2. Die Entscheidung des Landgerichts hält im Ergebnis, aber nicht in der Begründung der Überprüfung durch den Senat stand.
a) Der Eigentümerbeschluss vom 18.8.1999 zu TOP 1 ist nicht schon deshalb für ungültig zu erklären, weil seine Durchführung dazu führt, dass die derzeit von der Antragstellerin genutzte Gartenfläche verkleinert wird. Die Antragsgegner haben nämlich einen Anspruch auf Verbreiterung der Fläche für die Kfz-Abstellfläche nach Süden zu Lasten dieser Gartenfläche.
§ 21 Abs. 4 WEG gibt jedem Wohnungseigentümer einen Anspruch auf ordnungsmäßige Verwaltung. Dazu gehört nach § 21 Abs. 5 Nr. 2 WEG auch die ordnungsmäßige Instandhaltung und Instandsetzung des gemeinschaftlichen Eigentums. Darunter fällt nach ständiger Rechtsprechung des Senats (BayObLG NJW-RR 1989, 1293; ZMR 1995, 87 und 1998"647) und allg. Meinung auch die erstmalige Herstellung eines ordnungsmäßigen Zustands des gemeinschaftlichen Eigentums. Was der ordnungsmäßige Zustand ist, ergibt sich nicht nur aus der Teilungserklärung nebst Gemeinschaftsordnung und Aufteilungsplänen, sondern auch aus öffentlich-rechtlichen Vorschriften, etwa über die Anlage eines Kinderspielplatzes (BayObLG ZMR 1998, 647/648) oder von Kfz-Stellplätzen.

§ Aufgabenstellung:
A. Beantworten Sie anhand des Ausgangstexts:
(i) Welche Vorschrift gibt jedem Wohnungseigentümer einen Anspruch auf ordnungsmäßige Verwaltung?
(ii) Von welchem Datum stammt der Eigentümerbeschluss zu TOP 1?
(iii) In welche Richtung soll die Fläche für die Kfz-Abstellfläche verbreitert werden?
B. Extrahieren Sie aus dem Ausgangstext den Abschnitt von "2. Die Entscheidung" bis "Lasten dieser Gartenfläche." in unveränderter Form.

§ Daten zur Analyse:
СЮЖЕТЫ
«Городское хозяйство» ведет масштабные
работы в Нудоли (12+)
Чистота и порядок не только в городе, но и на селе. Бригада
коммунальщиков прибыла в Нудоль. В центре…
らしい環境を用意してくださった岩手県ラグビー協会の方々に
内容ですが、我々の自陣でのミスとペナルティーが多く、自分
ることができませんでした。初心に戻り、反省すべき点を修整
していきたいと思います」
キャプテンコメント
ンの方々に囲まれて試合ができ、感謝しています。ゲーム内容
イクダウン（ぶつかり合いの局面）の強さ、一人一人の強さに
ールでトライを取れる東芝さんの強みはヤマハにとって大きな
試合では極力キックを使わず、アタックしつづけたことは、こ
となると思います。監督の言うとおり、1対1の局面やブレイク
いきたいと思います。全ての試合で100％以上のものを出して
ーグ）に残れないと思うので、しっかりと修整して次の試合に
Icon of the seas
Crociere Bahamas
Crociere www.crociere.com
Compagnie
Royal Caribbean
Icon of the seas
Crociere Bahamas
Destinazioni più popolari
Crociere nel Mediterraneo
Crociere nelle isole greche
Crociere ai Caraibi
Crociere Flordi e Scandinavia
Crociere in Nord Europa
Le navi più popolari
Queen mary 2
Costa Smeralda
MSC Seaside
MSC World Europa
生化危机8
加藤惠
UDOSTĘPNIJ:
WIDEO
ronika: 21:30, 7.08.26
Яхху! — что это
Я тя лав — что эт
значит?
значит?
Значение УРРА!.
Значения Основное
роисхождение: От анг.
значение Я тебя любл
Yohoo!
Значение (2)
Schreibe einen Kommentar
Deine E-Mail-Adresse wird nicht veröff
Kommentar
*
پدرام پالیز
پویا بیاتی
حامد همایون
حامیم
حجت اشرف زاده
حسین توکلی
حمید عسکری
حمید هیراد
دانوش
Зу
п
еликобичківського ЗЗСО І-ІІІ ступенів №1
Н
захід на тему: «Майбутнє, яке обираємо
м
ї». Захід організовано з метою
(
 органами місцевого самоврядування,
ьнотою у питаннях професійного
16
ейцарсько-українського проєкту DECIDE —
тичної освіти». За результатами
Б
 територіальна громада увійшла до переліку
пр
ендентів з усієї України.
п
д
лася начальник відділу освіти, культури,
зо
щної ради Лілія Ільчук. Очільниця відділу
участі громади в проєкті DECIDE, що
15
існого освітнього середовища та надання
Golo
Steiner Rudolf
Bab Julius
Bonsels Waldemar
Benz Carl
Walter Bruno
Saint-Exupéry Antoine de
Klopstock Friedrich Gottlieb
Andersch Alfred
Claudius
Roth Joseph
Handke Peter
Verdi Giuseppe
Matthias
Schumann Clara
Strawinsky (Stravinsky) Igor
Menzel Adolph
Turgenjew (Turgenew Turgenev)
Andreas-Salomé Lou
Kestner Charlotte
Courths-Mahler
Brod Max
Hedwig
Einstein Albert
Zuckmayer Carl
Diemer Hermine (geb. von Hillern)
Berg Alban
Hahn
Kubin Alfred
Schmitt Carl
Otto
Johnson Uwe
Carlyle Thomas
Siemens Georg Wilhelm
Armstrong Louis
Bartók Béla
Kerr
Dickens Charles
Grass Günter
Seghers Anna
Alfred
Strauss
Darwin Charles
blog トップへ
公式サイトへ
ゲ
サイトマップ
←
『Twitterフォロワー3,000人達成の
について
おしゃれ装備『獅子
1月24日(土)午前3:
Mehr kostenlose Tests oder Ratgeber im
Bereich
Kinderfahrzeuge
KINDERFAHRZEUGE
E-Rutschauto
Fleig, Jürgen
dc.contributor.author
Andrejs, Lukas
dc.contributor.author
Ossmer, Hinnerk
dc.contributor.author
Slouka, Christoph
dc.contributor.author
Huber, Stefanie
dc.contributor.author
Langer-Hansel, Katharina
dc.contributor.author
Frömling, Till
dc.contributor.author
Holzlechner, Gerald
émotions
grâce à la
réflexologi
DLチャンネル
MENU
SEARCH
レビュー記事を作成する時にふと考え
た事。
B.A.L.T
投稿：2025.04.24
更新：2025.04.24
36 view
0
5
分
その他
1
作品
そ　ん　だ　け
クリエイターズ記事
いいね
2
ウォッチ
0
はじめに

§ Nummerierte Antworten:
A.
(i) § 21 Abs. 4 WEG
(ii) Vom 18.8.1999
(iii) Nach Süden, zu Lasten der Gartenfläche

B.
2. Die Entscheidung des Landgerichts hält im Ergebnis, aber nicht in der Begründung der Überprüfung durch den Senat stand.
a) Der Eigentümerbeschluss vom 18.8.1999 zu TOP 1 ist nicht schon deshalb für ungültig zu erklären, weil seine Durchführung dazu führt, dass die derzeit von der Antragstellerin genutzte Gartenfläche verkleinert wird. Die Antragsgegner haben nämlich einen Anspruch auf Verbreiterung der Fläche für die Kfz-Abstellfläche nach Süden zu Lasten dieser Gartenfläche.